How To Multiply Value

You add value by yourself. You multiply value by mentoring.

I heard someone say, “When you mentor someone, you make them like yourself.” Nothing could be further from the truth.

Steven Spielberg wisely observed, “Mentoring someone is not creating them in your own image, but giving them the opportunity to create themselves.”

The easy part

Passing your skills to others is the easy part. For example, you can explain the importance of eye contact for public speakers. You can explain the three count rule. Effective eye contact isn’t quickly bouncing from person to person. Its establishing contact long enough to connect but not so long as to make others uncomfortable. The three-count is about right.

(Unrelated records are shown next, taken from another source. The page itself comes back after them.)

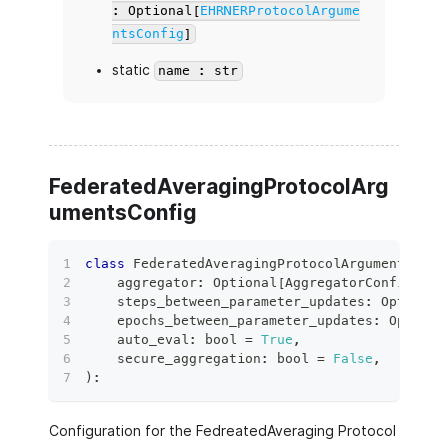
: Optional[
EHRNERProtocolArgume
ntsConfig
]
static
name : str
FederatedAveragingProtocolArg
umentsConfig
class
FederatedAveragingProtocolArgumentsConf
    aggregator
:
 Optional
[
AggregatorConfig
]
=
    steps_between_parameter_updates
:
 Optional
    epochs_between_parameter_updates
:
 Optiona
    auto_eval
:
bool
=
True
,
    secure_aggregation
:
bool
=
False
,
)
:
Configuration for the FedreatedAveraging Protocol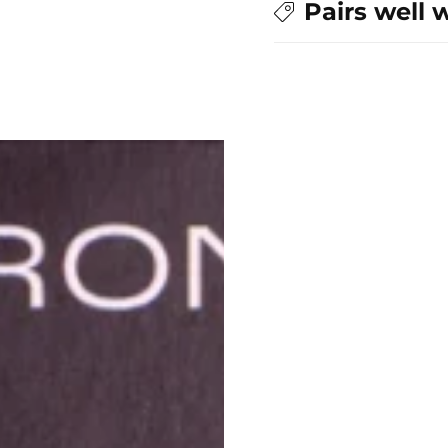
Pairs well 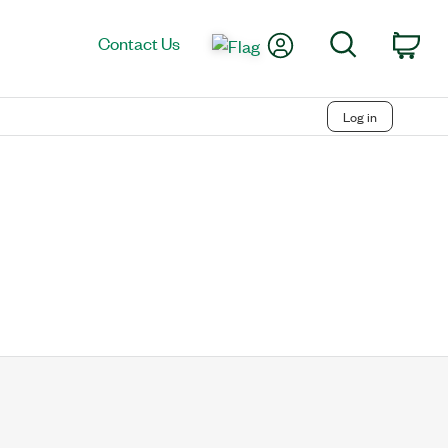
My Account
Search
Contact Us
Car
Log in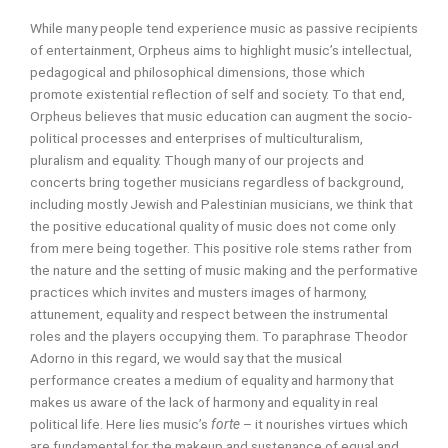
While many people tend experience music as passive recipients
of entertainment, Orpheus
aims to highlight music’s intellectual,
pedagogical and philosophical dimensions, those which
promote existential reflection of self and society. To that end,
Orpheus believes that music education can augment the socio-
political processes and enterprises of multiculturalism,
pluralism and equality. Though many of our projects and
concerts bring together musicians regardless of background,
including mostly Jewish and Palestinian musicians, we think that
the positive educational quality of music does not come only
from mere being together. This positive role stems rather from
the nature and the setting of music making and the performative
practices which invites and musters images of harmony,
attunement, equality and respect between the instrumental
roles and the players occupying them. To paraphrase Theodor
Adorno in this regard, we would say that the musical
performance creates a medium of equality and harmony that
makes us aware of the lack of harmony and equality in real
political life. Here lies music’s
forte
– it nourishes virtues which
are fundamental for the makeup and sustenance of equal and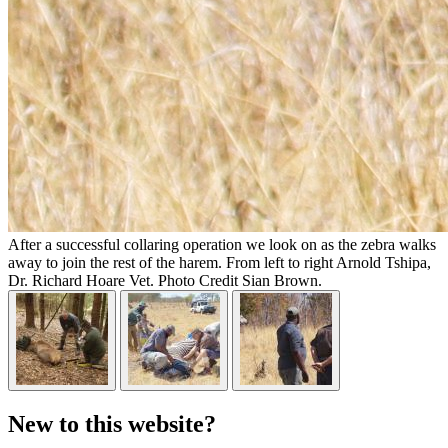
After a successful collaring operation we look on as the zebra walks
away to join the rest of the harem. From left to right Arnold Tshipa,
Dr. Richard Hoare Vet. Photo Credit Sian Brown.
New to this website?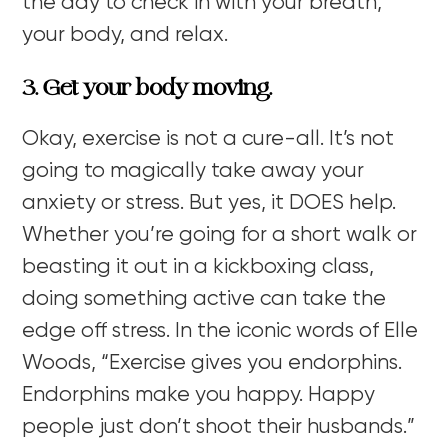
the day to check in with your breath,
your body, and relax.
3. Get your body moving.
Okay, exercise is not a cure-all. It’s not
going to magically take away your
anxiety or stress. But yes, it DOES help.
Whether you’re going for a short walk or
beasting it out in a kickboxing class,
doing something active can take the
edge off stress. In the iconic words of Elle
Woods, “
Exercise gives you endorphins.
Endorphins make you happy. Happy
people just don’t shoot their husbands.”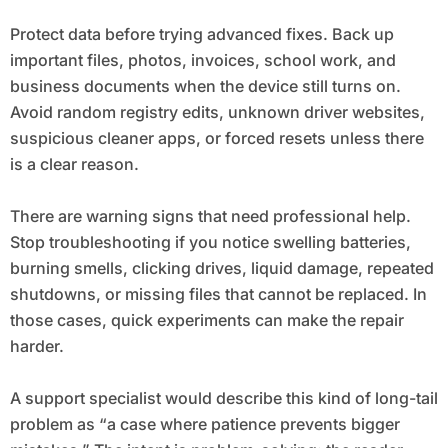
Protect data before trying advanced fixes. Back up
important files, photos, invoices, school work, and
business documents when the device still turns on.
Avoid random registry edits, unknown driver websites,
suspicious cleaner apps, or forced resets unless there
is a clear reason.
There are warning signs that need professional help.
Stop troubleshooting if you notice swelling batteries,
burning smells, clicking drives, liquid damage, repeated
shutdowns, or missing files that cannot be replaced. In
those cases, quick experiments can make the repair
harder.
A support specialist would describe this kind of long-tail
problem as “a case where patience prevents bigger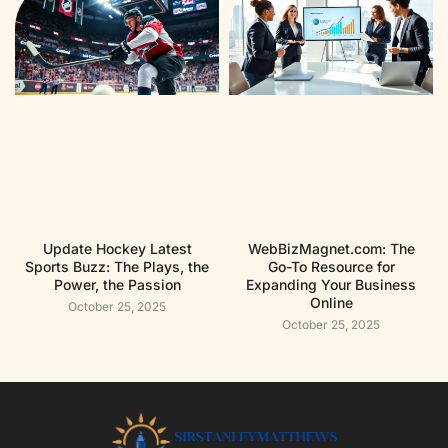
Update Hockey Latest
WebBizMagnet.com: The
Sports Buzz: The Plays, the
Go-To Resource for
Power, the Passion
Expanding Your Business
Online
October 25, 2025
October 25, 2025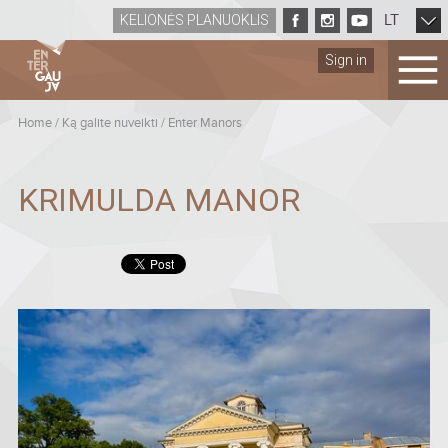
LT
KELIONĖS PLANUOKLIS
Sign in
Home
/
Ką galite nuveikti
/
Enter Manors
KRIMULDA MANOR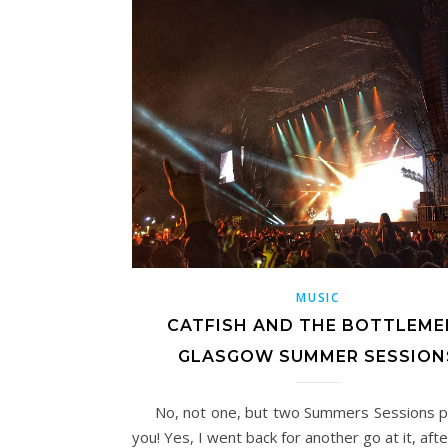
MUSIC
CATFISH AND THE BOTTLEMEN
GLASGOW SUMMER SESSION
No, not one, but two Summers Sessions p
you! Yes, I went back for another go at it, aft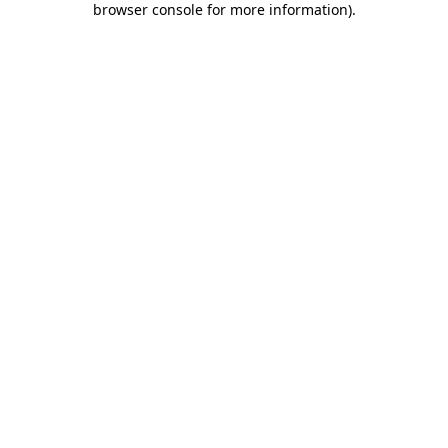
browser console for more information)
.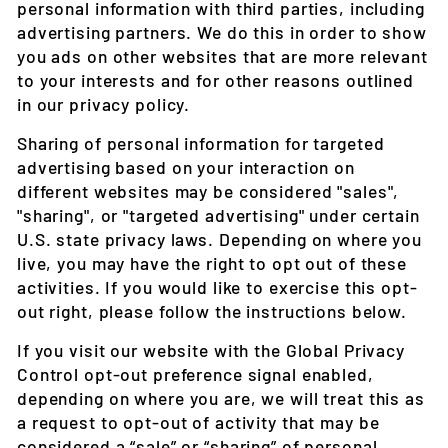
personal information with third parties, including
advertising partners. We do this in order to show
you ads on other websites that are more relevant
to your interests and for other reasons outlined
in our privacy policy.
Sharing of personal information for targeted
advertising based on your interaction on
different websites may be considered "sales",
"sharing", or "targeted advertising" under certain
U.S. state privacy laws. Depending on where you
live, you may have the right to opt out of these
activities. If you would like to exercise this opt-
out right, please follow the instructions below.
If you visit our website with the Global Privacy
Control opt-out preference signal enabled,
depending on where you are, we will treat this as
a request to opt-out of activity that may be
considered a “sale” or “sharing” of personal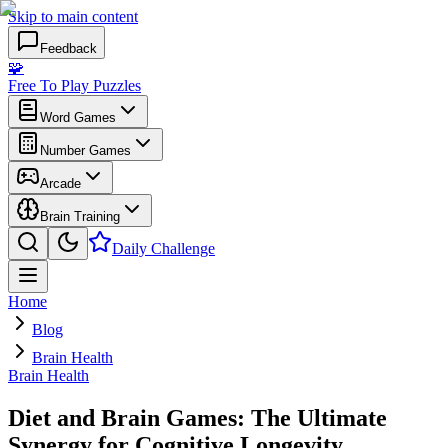
Skip to main content
Feedback
🧩
Free To Play Puzzles
Word Games
Number Games
Arcade
Brain Training
Daily Challenge
Home
Blog
Brain Health
Brain Health
Diet and Brain Games: The Ultimate
Synergy for Cognitive Longevity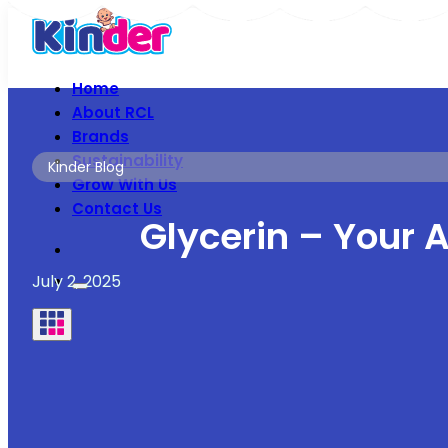
Home
About RCL
Brands
Sustainability
Kinder Blog
Grow With Us
Contact Us
Glycerin – Your A
July 2, 2025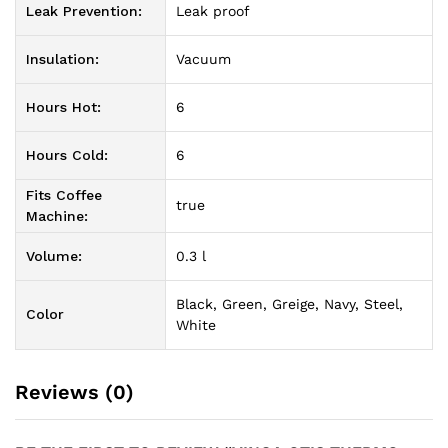
Leak Prevention:
Leak proof
Insulation:
Vacuum
Hours Hot:
6
Hours Cold:
6
Fits Coffee
true
Machine:
Volume:
0.3 l
Black, Green, Greige, Navy, Steel,
Color
White
Reviews (0)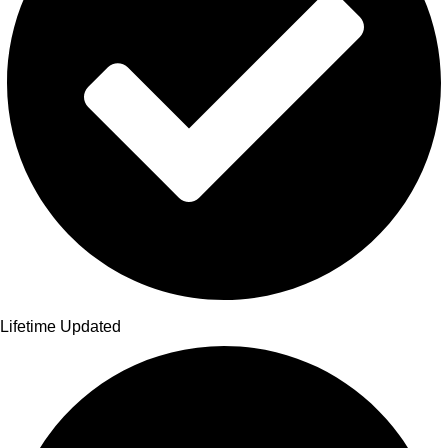
Lifetime Updated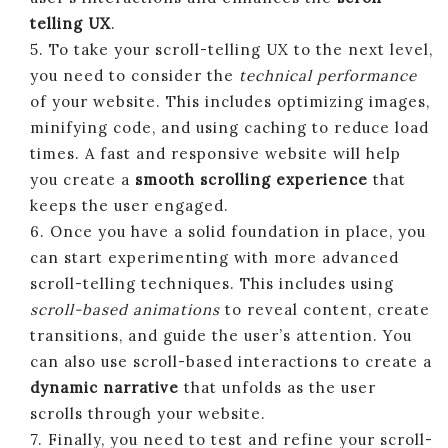
telling UX
.
5. To take your scroll-telling UX to the next level,
you need to consider the
technical performance
of your website. This includes optimizing images,
minifying code, and using caching to reduce load
times. A fast and responsive website will help
you create a
smooth scrolling experience
that
keeps the user engaged.
6. Once you have a solid foundation in place, you
can start experimenting with more advanced
scroll-telling techniques. This includes using
scroll-based animations
to reveal content, create
transitions, and guide the user’s attention. You
can also use scroll-based interactions to create a
dynamic narrative
that unfolds as the user
scrolls through your website.
7. Finally, you need to test and refine your scroll-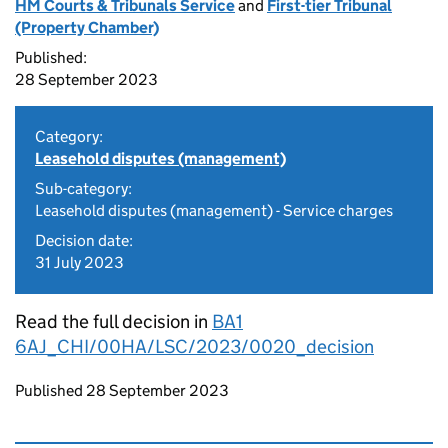
HM Courts & Tribunals Service
and
First-tier Tribunal
(Property Chamber)
Published:
28 September 2023
Category:
Leasehold disputes (management)
Sub-category:
Leasehold disputes (management) - Service charges
Decision date:
31 July 2023
Read the full decision in
BA1
6AJ_CHI/00HA/LSC/2023/0020_decision
Updates to this page
Published 28 September 2023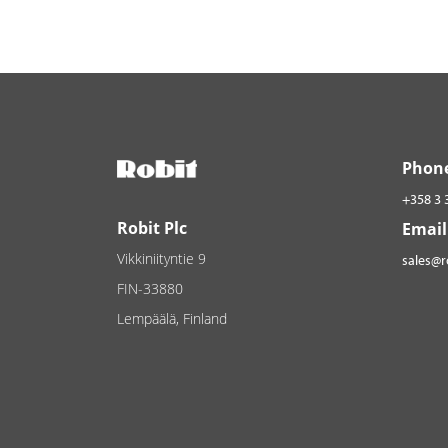
Phon
+358 3 
Robit Plc
Email
Vikkiniityntie 9
sales@
FIN-33880
Lempäälä, Finland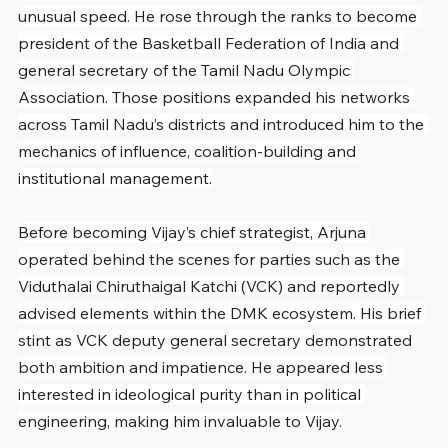
unusual speed. He rose through the ranks to become 
president of the Basketball Federation of India and 
general secretary of the Tamil Nadu Olympic 
Association. Those positions expanded his networks 
across Tamil Nadu’s districts and introduced him to the 
mechanics of influence, coalition-building and 
institutional management.
Before becoming Vijay’s chief strategist, Arjuna 
operated behind the scenes for parties such as the 
Viduthalai Chiruthaigal Katchi (VCK) and reportedly 
advised elements within the DMK ecosystem. His brief 
stint as VCK deputy general secretary demonstrated 
both ambition and impatience. He appeared less 
interested in ideological purity than in political 
engineering, making him invaluable to Vijay.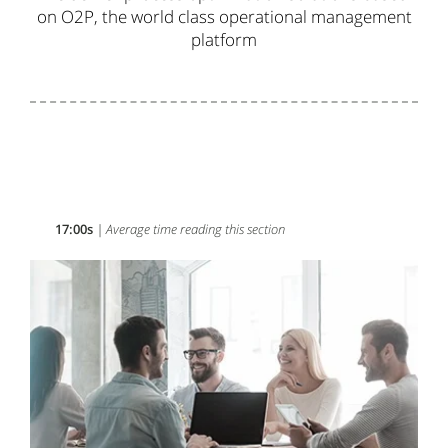
on O
2P
,
the world class
operational management
platform
17:00s
| Average time reading this section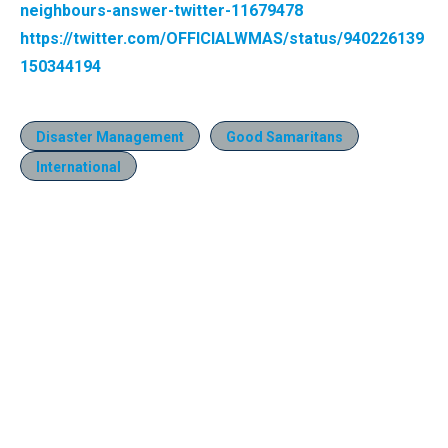
neighbours-answer-twitter-11679478
https://twitter.com/OFFICIALWMAS/status/940226139
150344194
Disaster Management
Good Samaritans
International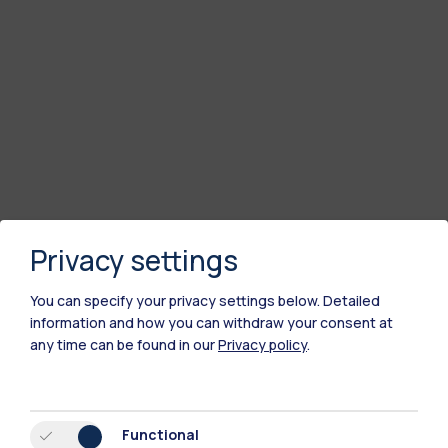
Privacy settings
You can specify your privacy settings below.
Detailed
information and how you can withdraw your consent at
any time can be found in our
Privacy policy
.
Functional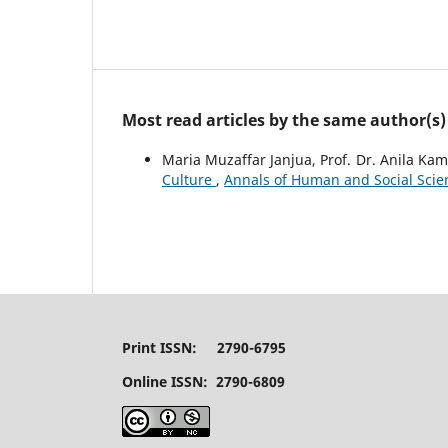
Most read articles by the same author(s)
Maria Muzaffar Janjua, Prof. Dr. Anila Kam
Culture
,
Annals of Human and Social Scienc
Print ISSN: 2790-6795
Online ISSN: 2790-6809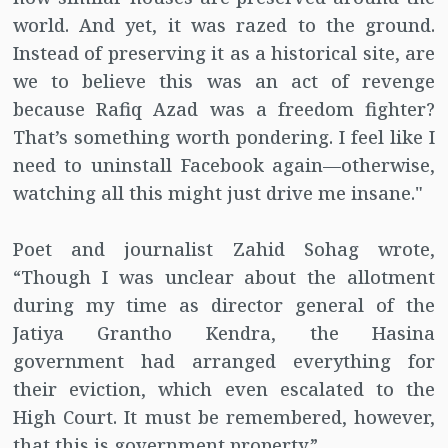
world. And yet, it was razed to the ground.
Instead of preserving it as a historical site, are
we to believe this was an act of revenge
because Rafiq Azad was a freedom fighter?
That’s something worth pondering. I feel like I
need to uninstall Facebook again—otherwise,
watching all this might just drive me insane."
Poet and journalist Zahid Sohag wrote,
“Though I was unclear about the allotment
during my time as director general of the
Jatiya Grantho Kendra, the Hasina
government had arranged everything for
their eviction, which even escalated to the
High Court. It must be remembered, however,
that this is government property.”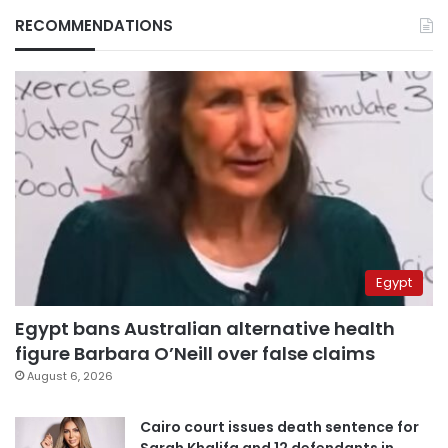
RECOMMENDATIONS
Egypt
Egypt bans Australian alternative health
figure Barbara O’Neill over false claims
August 6, 2026
Cairo court issues death sentence for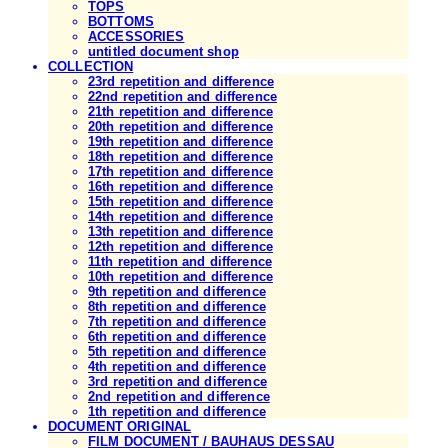
TOPS
BOTTOMS
ACCESSORIES
untitled document shop
COLLECTION
23rd repetition and difference
22nd repetition and difference
21th repetition and difference
20th repetition and difference
19th repetition and difference
18th repetition and difference
17th repetition and difference
16th repetition and difference
15th repetition and difference
14th repetition and difference
13th repetition and difference
12th repetition and difference
11th repetition and difference
10th repetition and difference
9th repetition and difference
8th repetition and difference
7th repetition and difference
6th repetition and difference
5th repetition and difference
4th repetition and difference
3rd repetition and difference
2nd repetition and difference
1th repetition and difference
DOCUMENT ORIGINAL
FILM DOCUMENT / BAUHAUS DESSAU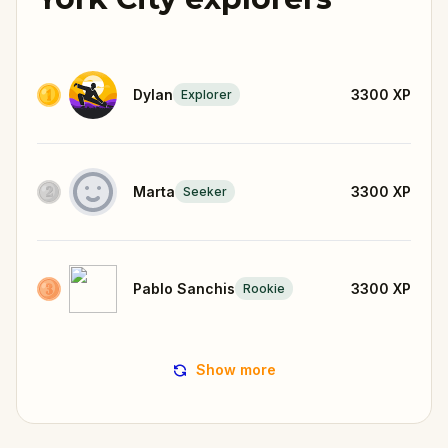
Dylan
3300
XP
Explorer
Marta
3300
XP
Seeker
Pablo Sanchis
3300
XP
Rookie
Show more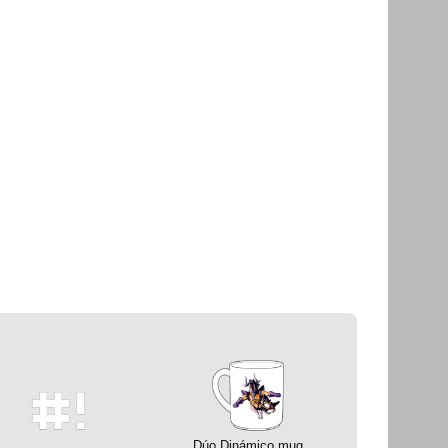
Dúo Dinámico mug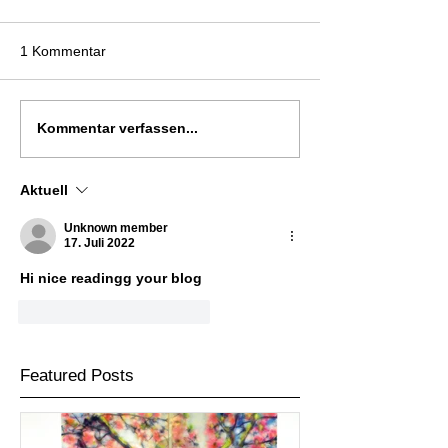
1 Kommentar
Kommentar verfassen...
Aktuell
Unknown member
17. Juli 2022
Hi nice readingg your blog
Gefällt mir
Antworten
Featured Posts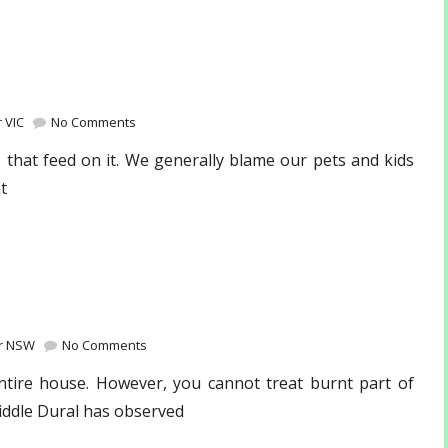
 VIC
No Comments
 that feed on it. We generally blame our pets and kids
t
ir NSW
No Comments
entire house. However, you cannot treat burnt part of
iddle Dural has observed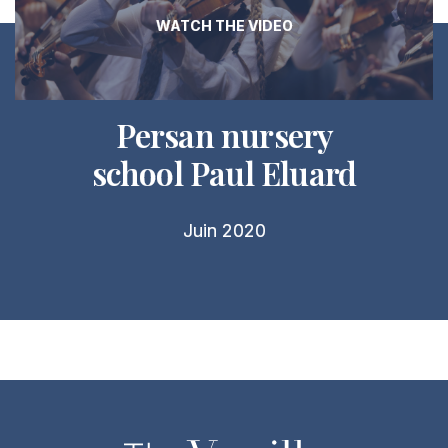
WATCH THE VIDEO
Persan nursery
school Paul Eluard
Juin 2020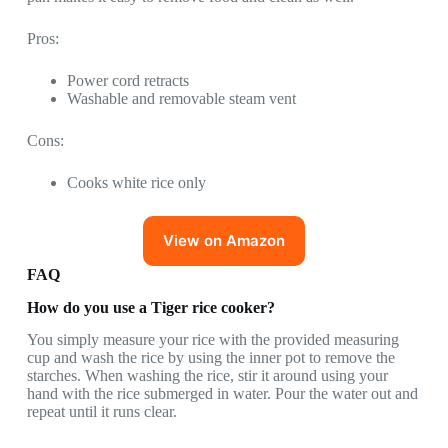
Pros:
Power cord retracts
Washable and removable steam vent
Cons:
Cooks white rice only
View on Amazon
FAQ
How do you use a Tiger rice cooker?
You simply measure your rice with the provided measuring
cup and wash the rice by using the inner pot to remove the
starches. When washing the rice, stir it around using your
hand with the rice submerged in water. Pour the water out and
repeat until it runs clear.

Telling people what to do is easy.

The first issue

Grow your influence by focusing on what they want to do, not what you want them to do.

The hard parts

Thinking big is the hard part. Great mentors provide ladders that lift others beyond their current self-perceptions and self-imposed limits. Thinking big may be the hardest part.

Furthermore, it’s easy to think you’re clear when you aren’t. If you can’t explain the end result in clear, measurable terms you aren’t clear yet. If you can’t explain the behaviors that lead to desired outcomes you won’t get there.

In addition, follow-up and follow-through are hard parts. Beginnings are necessary. However, it’s more difficult to finish than it is to begin. Beginnings are typically filled with hope and enthusiasm.  Finishing takes persistence and endurance.

Timelines, incremental milestones, and accountability enable follow-up and follow-through.

What are the core mentoring skills?

What are the core mentoring challenges?